Extracted entries ->
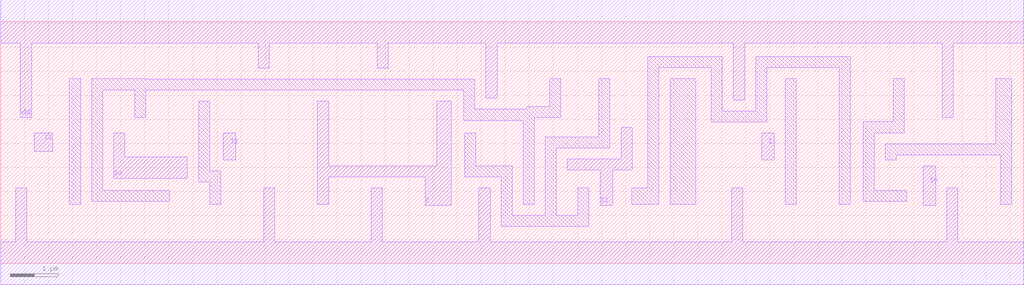
<source format=lef>
# Copyright 2022 GlobalFoundries PDK Authors
#
# Licensed under the Apache License, Version 2.0 (the "License");
# you may not use this file except in compliance with the License.
# You may obtain a copy of the License at
#
#      http://www.apache.org/licenses/LICENSE-2.0
#
# Unless required by applicable law or agreed to in writing, software
# distributed under the License is distributed on an "AS IS" BASIS,
# WITHOUT WARRANTIES OR CONDITIONS OF ANY KIND, either express or implied.
# See the License for the specific language governing permissions and
# limitations under the License.

MACRO gf180mcu_fd_sc_mcu9t5v0__mux4_4
  CLASS core ;
  FOREIGN gf180mcu_fd_sc_mcu9t5v0__mux4_4 0.0 0.0 ;
  ORIGIN 0 0 ;
  SYMMETRY X Y ;
  SITE GF018hv5v_green_sc9 ;
  SIZE 21.28 BY 5.04 ;
  PIN I0
    DIRECTION INPUT ;
    ANTENNAGATEAREA 1.12 ;
    PORT
      LAYER METAL1 ;
        POLYGON 19.19 1.21 19.45 1.21 19.45 2.03 19.19 2.03  ;
    END
  END I0
  PIN I1
    DIRECTION INPUT ;
    ANTENNAGATEAREA 1.12 ;
    PORT
      LAYER METAL1 ;
        POLYGON 15.83 2.15 16.09 2.15 16.09 2.71 15.83 2.71  ;
    END
  END I1
  PIN I2
    DIRECTION INPUT ;
    ANTENNAGATEAREA 1.12 ;
    PORT
      LAYER METAL1 ;
        POLYGON 0.7 2.33 1.08 2.33 1.08 2.71 0.7 2.71  ;
    END
  END I2
  PIN I3
    DIRECTION INPUT ;
    ANTENNAGATEAREA 1.12 ;
    PORT
      LAYER METAL1 ;
        POLYGON 4.63 2.15 4.89 2.15 4.89 2.71 4.63 2.71  ;
    END
  END I3
  PIN S0
    DIRECTION INPUT ;
    ANTENNAGATEAREA 3.36 ;
    PORT
      LAYER METAL1 ;
        POLYGON 2.35 1.77 3.885 1.77 3.885 2.22 2.58 2.22 2.58 2.71 2.35 2.71  ;
    END
  END S0
  PIN S1
    DIRECTION INPUT ;
    ANTENNAGATEAREA 2.24 ;
    PORT
      LAYER METAL1 ;
        POLYGON 11.79 1.945 12.47 1.945 12.47 1.21 12.73 1.21 12.73 1.945 13.135 1.945 13.135 2.83 12.905 2.83 12.905 2.175 11.79 2.175  ;
    END
  END S1
  PIN Z
    DIRECTION OUTPUT ;
    ANTENNADIFFAREA 2.1632 ;
    PORT
      LAYER METAL1 ;
        POLYGON 6.59 1.23 6.82 1.23 6.82 1.8 8.83 1.8 8.83 1.21 9.37 1.21 9.37 3.38 9.075 3.38 9.075 2.03 6.825 2.03 6.825 3.38 6.59 3.38  ;
    END
  END Z
  PIN VDD
    DIRECTION INOUT ;
    USE power ;
    SHAPE ABUTMENT ;
    PORT
      LAYER METAL1 ;
        POLYGON 0 4.59 0.41 4.59 0.41 3.04 0.64 3.04 0.64 4.59 1.66 4.59 5.355 4.59 5.355 4.07 5.585 4.07 5.585 4.59 7.835 4.59 7.835 4.07 8.065 4.07 8.065 4.59 10.095 4.59 10.095 3.44 10.325 3.44 10.325 4.59 11.655 4.59 12.675 4.59 15.245 4.59 15.245 3.4 15.475 3.4 15.475 4.59 17.675 4.59 19.585 4.59 19.585 3.04 19.815 3.04 19.815 4.59 21.035 4.59 21.28 4.59 21.28 5.49 21.035 5.49 17.675 5.49 12.675 5.49 11.655 5.49 1.66 5.49 0 5.49  ;
    END
  END VDD
  PIN VSS
    DIRECTION INOUT ;
    USE ground ;
    SHAPE ABUTMENT ;
    PORT
      LAYER METAL1 ;
        POLYGON 0 -0.45 21.28 -0.45 21.28 0.45 19.915 0.45 19.915 1.57 19.685 1.57 19.685 0.45 15.435 0.45 15.435 1.57 15.205 1.57 15.205 0.45 10.18 0.45 10.18 1.57 9.95 1.57 9.95 0.45 7.94 0.45 7.94 1.57 7.71 1.57 7.71 0.45 5.7 0.45 5.7 1.57 5.47 1.57 5.47 0.45 0.54 0.45 0.54 1.57 0.31 1.57 0.31 0.45 0 0.45  ;
    END
  END VSS
  OBS
      LAYER METAL1 ;
        POLYGON 1.43 1.23 1.66 1.23 1.66 3.85 1.43 3.85  ;
        POLYGON 4.115 1.695 4.35 1.695 4.35 1.23 4.58 1.23 4.58 1.925 4.345 1.925 4.345 3.38 4.115 3.38  ;
        POLYGON 2.12 3.61 2.79 3.61 2.79 3.04 3.02 3.04 3.02 3.61 9.635 3.61 9.635 2.98 10.87 2.98 10.87 1.23 11.1 1.23 11.1 3.04 11.655 3.04 11.655 3.85 11.425 3.85 11.425 3.27 10.945 3.27 10.945 3.21 9.865 3.21 9.865 3.84 3.02 3.84 3.02 3.85 1.89 3.85 1.89 1.285 3.515 1.285 3.515 1.515 2.12 1.515  ;
        POLYGON 11.56 2.405 12.675 2.405 12.675 3.85 12.445 3.85 12.445 2.635 11.33 2.635 11.33 1 10.64 1 10.64 2.03 9.885 2.03 9.885 2.71 9.655 2.71 9.655 1.8 10.41 1.8 10.41 0.77 12.235 0.77 12.235 1.57 12.005 1.57 12.005 1 11.56 1  ;
        POLYGON 13.925 1.23 14.455 1.23 14.455 3.85 13.925 3.85  ;
        POLYGON 16.325 1.23 16.555 1.23 16.555 3.85 16.325 3.85  ;
        POLYGON 13.125 1.23 13.695 1.23 13.695 4.08 14.785 4.08 14.785 2.94 15.935 2.94 15.935 4.08 17.445 4.08 17.445 1.23 17.675 1.23 17.675 4.31 15.705 4.31 15.705 3.17 15.015 3.17 15.015 4.31 13.465 4.31 13.465 1.57 13.125 1.57  ;
        POLYGON 17.945 1.285 18.85 1.285 18.85 1.515 18.175 1.515 18.175 2.72 18.795 2.72 18.795 3.85 18.565 3.85 18.565 2.95 17.945 2.95  ;
        POLYGON 18.405 2.15 18.635 2.15 18.635 2.26 20.805 2.26 20.805 1.23 21.035 1.23 21.035 3.85 20.705 3.85 20.705 2.49 18.405 2.49  ;
  END
END gf180mcu_fd_sc_mcu9t5v0__mux4_4

</source>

Instructions to follow -> Without the images, print all of the lines above exactly.

Response for this exercise ->
<source format=lef>
# Copyright 2022 GlobalFoundries PDK Authors
#
# Licensed under the Apache License, Version 2.0 (the "License");
# you may not use this file except in compliance with the License.
# You may obtain a copy of the License at
#
#      http://www.apache.org/licenses/LICENSE-2.0
#
# Unless required by applicable law or agreed to in writing, software
# distributed under the License is distributed on an "AS IS" BASIS,
# WITHOUT WARRANTIES OR CONDITIONS OF ANY KIND, either express or implied.
# See the License for the specific language governing permissions and
# limitations under the License.

MACRO gf180mcu_fd_sc_mcu9t5v0__mux4_4
  CLASS core ;
  FOREIGN gf180mcu_fd_sc_mcu9t5v0__mux4_4 0.0 0.0 ;
  ORIGIN 0 0 ;
  SYMMETRY X Y ;
  SITE GF018hv5v_green_sc9 ;
  SIZE 21.28 BY 5.04 ;
  PIN I0
    DIRECTION INPUT ;
    ANTENNAGATEAREA 1.12 ;
    PORT
      LAYER METAL1 ;
        POLYGON 19.19 1.21 19.45 1.21 19.45 2.03 19.19 2.03  ;
    END
  END I0
  PIN I1
    DIRECTION INPUT ;
    ANTENNAGATEAREA 1.12 ;
    PORT
      LAYER METAL1 ;
        POLYGON 15.83 2.15 16.09 2.15 16.09 2.71 15.83 2.71  ;
    END
  END I1
  PIN I2
    DIRECTION INPUT ;
    ANTENNAGATEAREA 1.12 ;
    PORT
      LAYER METAL1 ;
        POLYGON 0.7 2.33 1.08 2.33 1.08 2.71 0.7 2.71  ;
    END
  END I2
  PIN I3
    DIRECTION INPUT ;
    ANTENNAGATEAREA 1.12 ;
    PORT
      LAYER METAL1 ;
        POLYGON 4.63 2.15 4.89 2.15 4.89 2.71 4.63 2.71  ;
    END
  END I3
  PIN S0
    DIRECTION INPUT ;
    ANTENNAGATEAREA 3.36 ;
    PORT
      LAYER METAL1 ;
        POLYGON 2.35 1.77 3.885 1.77 3.885 2.22 2.58 2.22 2.58 2.71 2.35 2.71  ;
    END
  END S0
  PIN S1
    DIRECTION INPUT ;
    ANTENNAGATEAREA 2.24 ;
    PORT
      LAYER METAL1 ;
        POLYGON 11.79 1.945 12.47 1.945 12.47 1.21 12.73 1.21 12.73 1.945 13.135 1.945 13.135 2.83 12.905 2.83 12.905 2.175 11.79 2.175  ;
    END
  END S1
  PIN Z
    DIRECTION OUTPUT ;
    ANTENNADIFFAREA 2.1632 ;
    PORT
      LAYER METAL1 ;
        POLYGON 6.59 1.23 6.82 1.23 6.82 1.8 8.83 1.8 8.83 1.21 9.37 1.21 9.37 3.38 9.075 3.38 9.075 2.03 6.825 2.03 6.825 3.38 6.59 3.38  ;
    END
  END Z
  PIN VDD
    DIRECTION INOUT ;
    USE power ;
    SHAPE ABUTMENT ;
    PORT
      LAYER METAL1 ;
        POLYGON 0 4.59 0.41 4.59 0.41 3.04 0.64 3.04 0.64 4.59 1.66 4.59 5.355 4.59 5.355 4.07 5.585 4.07 5.585 4.59 7.835 4.59 7.835 4.07 8.065 4.07 8.065 4.59 10.095 4.59 10.095 3.44 10.325 3.44 10.325 4.59 11.655 4.59 12.675 4.59 15.245 4.59 15.245 3.4 15.475 3.4 15.475 4.59 17.675 4.59 19.585 4.59 19.585 3.04 19.815 3.04 19.815 4.59 21.035 4.59 21.28 4.59 21.28 5.49 21.035 5.49 17.675 5.49 12.675 5.49 11.655 5.49 1.66 5.49 0 5.49  ;
    END
  END VDD
  PIN VSS
    DIRECTION INOUT ;
    USE ground ;
    SHAPE ABUTMENT ;
    PORT
      LAYER METAL1 ;
        POLYGON 0 -0.45 21.28 -0.45 21.28 0.45 19.915 0.45 19.915 1.57 19.685 1.57 19.685 0.45 15.435 0.45 15.435 1.57 15.205 1.57 15.205 0.45 10.18 0.45 10.18 1.57 9.95 1.57 9.95 0.45 7.94 0.45 7.94 1.57 7.71 1.57 7.71 0.45 5.7 0.45 5.7 1.57 5.47 1.57 5.47 0.45 0.54 0.45 0.54 1.57 0.31 1.57 0.31 0.45 0 0.45  ;
    END
  END VSS
  OBS
      LAYER METAL1 ;
        POLYGON 1.43 1.23 1.66 1.23 1.66 3.85 1.43 3.85  ;
        POLYGON 4.115 1.695 4.35 1.695 4.35 1.23 4.58 1.23 4.58 1.925 4.345 1.925 4.345 3.38 4.115 3.38  ;
        POLYGON 2.12 3.61 2.79 3.61 2.79 3.04 3.02 3.04 3.02 3.61 9.635 3.61 9.635 2.98 10.87 2.98 10.87 1.23 11.1 1.23 11.1 3.04 11.655 3.04 11.655 3.85 11.425 3.85 11.425 3.27 10.945 3.27 10.945 3.21 9.865 3.21 9.865 3.84 3.02 3.84 3.02 3.85 1.89 3.85 1.89 1.285 3.515 1.285 3.515 1.515 2.12 1.515  ;
        POLYGON 11.56 2.405 12.675 2.405 12.675 3.85 12.445 3.85 12.445 2.635 11.33 2.635 11.33 1 10.64 1 10.64 2.03 9.885 2.03 9.885 2.71 9.655 2.71 9.655 1.8 10.41 1.8 10.41 0.77 12.235 0.77 12.235 1.57 12.005 1.57 12.005 1 11.56 1  ;
        POLYGON 13.925 1.23 14.455 1.23 14.455 3.85 13.925 3.85  ;
        POLYGON 16.325 1.23 16.555 1.23 16.555 3.85 16.325 3.85  ;
        POLYGON 13.125 1.23 13.695 1.23 13.695 4.08 14.785 4.08 14.785 2.94 15.935 2.94 15.935 4.08 17.445 4.08 17.445 1.23 17.675 1.23 17.675 4.31 15.705 4.31 15.705 3.17 15.015 3.17 15.015 4.31 13.465 4.31 13.465 1.57 13.125 1.57  ;
        POLYGON 17.945 1.285 18.85 1.285 18.85 1.515 18.175 1.515 18.175 2.72 18.795 2.72 18.795 3.85 18.565 3.85 18.565 2.95 17.945 2.95  ;
        POLYGON 18.405 2.15 18.635 2.15 18.635 2.26 20.805 2.26 20.805 1.23 21.035 1.23 21.035 3.85 20.705 3.85 20.705 2.49 18.405 2.49  ;
  END
END gf180mcu_fd_sc_mcu9t5v0__mux4_4

</source>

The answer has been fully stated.